TASK
Reproduce every one of the following rows word for word, with no character changed, added, or left out.
━━━━━━━━━━━━━━━━
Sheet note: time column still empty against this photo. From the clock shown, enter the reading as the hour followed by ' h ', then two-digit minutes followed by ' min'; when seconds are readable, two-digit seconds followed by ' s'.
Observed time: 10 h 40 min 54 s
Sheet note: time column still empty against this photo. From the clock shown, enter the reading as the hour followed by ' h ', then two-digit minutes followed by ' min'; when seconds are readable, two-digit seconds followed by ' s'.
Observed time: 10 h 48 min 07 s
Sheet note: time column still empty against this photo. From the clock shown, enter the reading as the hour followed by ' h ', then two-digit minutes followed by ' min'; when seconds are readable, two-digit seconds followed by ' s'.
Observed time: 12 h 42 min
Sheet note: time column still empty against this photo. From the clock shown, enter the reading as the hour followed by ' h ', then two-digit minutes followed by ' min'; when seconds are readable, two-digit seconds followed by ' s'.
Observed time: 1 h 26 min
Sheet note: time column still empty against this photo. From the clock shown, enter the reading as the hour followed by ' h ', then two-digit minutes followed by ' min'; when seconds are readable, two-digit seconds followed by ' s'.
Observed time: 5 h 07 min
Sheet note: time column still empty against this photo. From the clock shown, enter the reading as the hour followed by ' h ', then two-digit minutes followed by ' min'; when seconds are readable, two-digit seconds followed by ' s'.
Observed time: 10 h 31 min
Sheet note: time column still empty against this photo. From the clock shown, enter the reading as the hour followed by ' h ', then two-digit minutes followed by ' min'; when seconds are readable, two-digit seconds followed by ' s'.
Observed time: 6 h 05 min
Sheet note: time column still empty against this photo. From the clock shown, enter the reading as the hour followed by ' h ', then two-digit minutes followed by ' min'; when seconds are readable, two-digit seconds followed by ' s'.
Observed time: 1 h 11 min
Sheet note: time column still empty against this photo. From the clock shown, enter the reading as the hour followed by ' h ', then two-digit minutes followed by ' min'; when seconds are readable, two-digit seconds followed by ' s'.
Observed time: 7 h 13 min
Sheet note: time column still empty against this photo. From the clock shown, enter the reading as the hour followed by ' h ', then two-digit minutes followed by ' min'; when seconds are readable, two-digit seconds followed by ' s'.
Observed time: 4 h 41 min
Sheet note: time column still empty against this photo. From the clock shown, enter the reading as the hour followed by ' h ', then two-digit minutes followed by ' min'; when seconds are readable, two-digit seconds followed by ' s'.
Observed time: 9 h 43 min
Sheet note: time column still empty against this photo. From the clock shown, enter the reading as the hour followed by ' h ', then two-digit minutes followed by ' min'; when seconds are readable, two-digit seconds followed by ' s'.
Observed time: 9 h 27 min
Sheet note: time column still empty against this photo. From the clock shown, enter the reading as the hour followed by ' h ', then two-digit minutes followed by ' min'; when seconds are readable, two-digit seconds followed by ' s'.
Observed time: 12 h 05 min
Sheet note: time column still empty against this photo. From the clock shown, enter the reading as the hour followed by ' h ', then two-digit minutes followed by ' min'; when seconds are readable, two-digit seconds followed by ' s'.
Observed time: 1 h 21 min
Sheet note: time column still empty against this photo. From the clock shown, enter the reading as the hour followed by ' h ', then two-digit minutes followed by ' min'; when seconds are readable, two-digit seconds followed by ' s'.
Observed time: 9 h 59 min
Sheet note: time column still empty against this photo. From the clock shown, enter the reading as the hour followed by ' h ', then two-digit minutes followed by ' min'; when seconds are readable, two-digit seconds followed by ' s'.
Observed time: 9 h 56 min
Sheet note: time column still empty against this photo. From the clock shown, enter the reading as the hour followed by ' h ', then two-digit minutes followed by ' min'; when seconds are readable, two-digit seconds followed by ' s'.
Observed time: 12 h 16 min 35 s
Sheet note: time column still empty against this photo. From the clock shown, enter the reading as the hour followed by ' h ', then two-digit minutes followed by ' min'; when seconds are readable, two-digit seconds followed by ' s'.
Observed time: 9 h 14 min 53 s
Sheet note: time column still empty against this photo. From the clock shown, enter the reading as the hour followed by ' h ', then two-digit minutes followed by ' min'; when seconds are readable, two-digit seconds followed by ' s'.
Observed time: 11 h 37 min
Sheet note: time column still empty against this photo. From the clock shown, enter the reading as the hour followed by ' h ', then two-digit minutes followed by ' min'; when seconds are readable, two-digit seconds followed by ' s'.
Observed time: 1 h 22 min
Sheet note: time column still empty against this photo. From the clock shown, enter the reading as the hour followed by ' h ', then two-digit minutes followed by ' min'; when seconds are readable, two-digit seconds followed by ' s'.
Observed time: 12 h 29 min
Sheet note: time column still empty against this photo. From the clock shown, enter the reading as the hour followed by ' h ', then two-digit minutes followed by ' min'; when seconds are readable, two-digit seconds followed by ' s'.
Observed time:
━━━━━━━━━━━━━━━━
COMPLETED EXERCISE
Sheet note: time column still empty against this photo. From the clock shown, enter the reading as the hour followed by ' h ', then two-digit minutes followed by ' min'; when seconds are readable, two-digit seconds followed by ' s'.
Observed time: 10 h 40 min 54 s
Sheet note: time column still empty against this photo. From the clock shown, enter the reading as the hour followed by ' h ', then two-digit minutes followed by ' min'; when seconds are readable, two-digit seconds followed by ' s'.
Observed time: 10 h 48 min 07 s
Sheet note: time column still empty against this photo. From the clock shown, enter the reading as the hour followed by ' h ', then two-digit minutes followed by ' min'; when seconds are readable, two-digit seconds followed by ' s'.
Observed time: 12 h 42 min
Sheet note: time column still empty against this photo. From the clock shown, enter the reading as the hour followed by ' h ', then two-digit minutes followed by ' min'; when seconds are readable, two-digit seconds followed by ' s'.
Observed time: 1 h 26 min
Sheet note: time column still empty against this photo. From the clock shown, enter the reading as the hour followed by ' h ', then two-digit minutes followed by ' min'; when seconds are readable, two-digit seconds followed by ' s'.
Observed time: 5 h 07 min
Sheet note: time column still empty against this photo. From the clock shown, enter the reading as the hour followed by ' h ', then two-digit minutes followed by ' min'; when seconds are readable, two-digit seconds followed by ' s'.
Observed time: 10 h 31 min
Sheet note: time column still empty against this photo. From the clock shown, enter the reading as the hour followed by ' h ', then two-digit minutes followed by ' min'; when seconds are readable, two-digit seconds followed by ' s'.
Observed time: 6 h 05 min
Sheet note: time column still empty against this photo. From the clock shown, enter the reading as the hour followed by ' h ', then two-digit minutes followed by ' min'; when seconds are readable, two-digit seconds followed by ' s'.
Observed time: 1 h 11 min
Sheet note: time column still empty against this photo. From the clock shown, enter the reading as the hour followed by ' h ', then two-digit minutes followed by ' min'; when seconds are readable, two-digit seconds followed by ' s'.
Observed time: 7 h 13 min
Sheet note: time column still empty against this photo. From the clock shown, enter the reading as the hour followed by ' h ', then two-digit minutes followed by ' min'; when seconds are readable, two-digit seconds followed by ' s'.
Observed time: 4 h 41 min
Sheet note: time column still empty against this photo. From the clock shown, enter the reading as the hour followed by ' h ', then two-digit minutes followed by ' min'; when seconds are readable, two-digit seconds followed by ' s'.
Observed time: 9 h 43 min
Sheet note: time column still empty against this photo. From the clock shown, enter the reading as the hour followed by ' h ', then two-digit minutes followed by ' min'; when seconds are readable, two-digit seconds followed by ' s'.
Observed time: 9 h 27 min
Sheet note: time column still empty against this photo. From the clock shown, enter the reading as the hour followed by ' h ', then two-digit minutes followed by ' min'; when seconds are readable, two-digit seconds followed by ' s'.
Observed time: 12 h 05 min
Sheet note: time column still empty against this photo. From the clock shown, enter the reading as the hour followed by ' h ', then two-digit minutes followed by ' min'; when seconds are readable, two-digit seconds followed by ' s'.
Observed time: 1 h 21 min
Sheet note: time column still empty against this photo. From the clock shown, enter the reading as the hour followed by ' h ', then two-digit minutes followed by ' min'; when seconds are readable, two-digit seconds followed by ' s'.
Observed time: 9 h 59 min
Sheet note: time column still empty against this photo. From the clock shown, enter the reading as the hour followed by ' h ', then two-digit minutes followed by ' min'; when seconds are readable, two-digit seconds followed by ' s'.
Observed time: 9 h 56 min
Sheet note: time column still empty against this photo. From the clock shown, enter the reading as the hour followed by ' h ', then two-digit minutes followed by ' min'; when seconds are readable, two-digit seconds followed by ' s'.
Observed time: 12 h 16 min 35 s
Sheet note: time column still empty against this photo. From the clock shown, enter the reading as the hour followed by ' h ', then two-digit minutes followed by ' min'; when seconds are readable, two-digit seconds followed by ' s'.
Observed time: 9 h 14 min 53 s
Sheet note: time column still empty against this photo. From the clock shown, enter the reading as the hour followed by ' h ', then two-digit minutes followed by ' min'; when seconds are readable, two-digit seconds followed by ' s'.
Observed time: 11 h 37 min
Sheet note: time column still empty against this photo. From the clock shown, enter the reading as the hour followed by ' h ', then two-digit minutes followed by ' min'; when seconds are readable, two-digit seconds followed by ' s'.
Observed time: 1 h 22 min
Sheet note: time column still empty against this photo. From the clock shown, enter the reading as the hour followed by ' h ', then two-digit minutes followed by ' min'; when seconds are readable, two-digit seconds followed by ' s'.
Observed time: 12 h 29 min
Sheet note: time column still empty against this photo. From the clock shown, enter the reading as the hour followed by ' h ', then two-digit minutes followed by ' min'; when seconds are readable, two-digit seconds followed by ' s'.
Observed time:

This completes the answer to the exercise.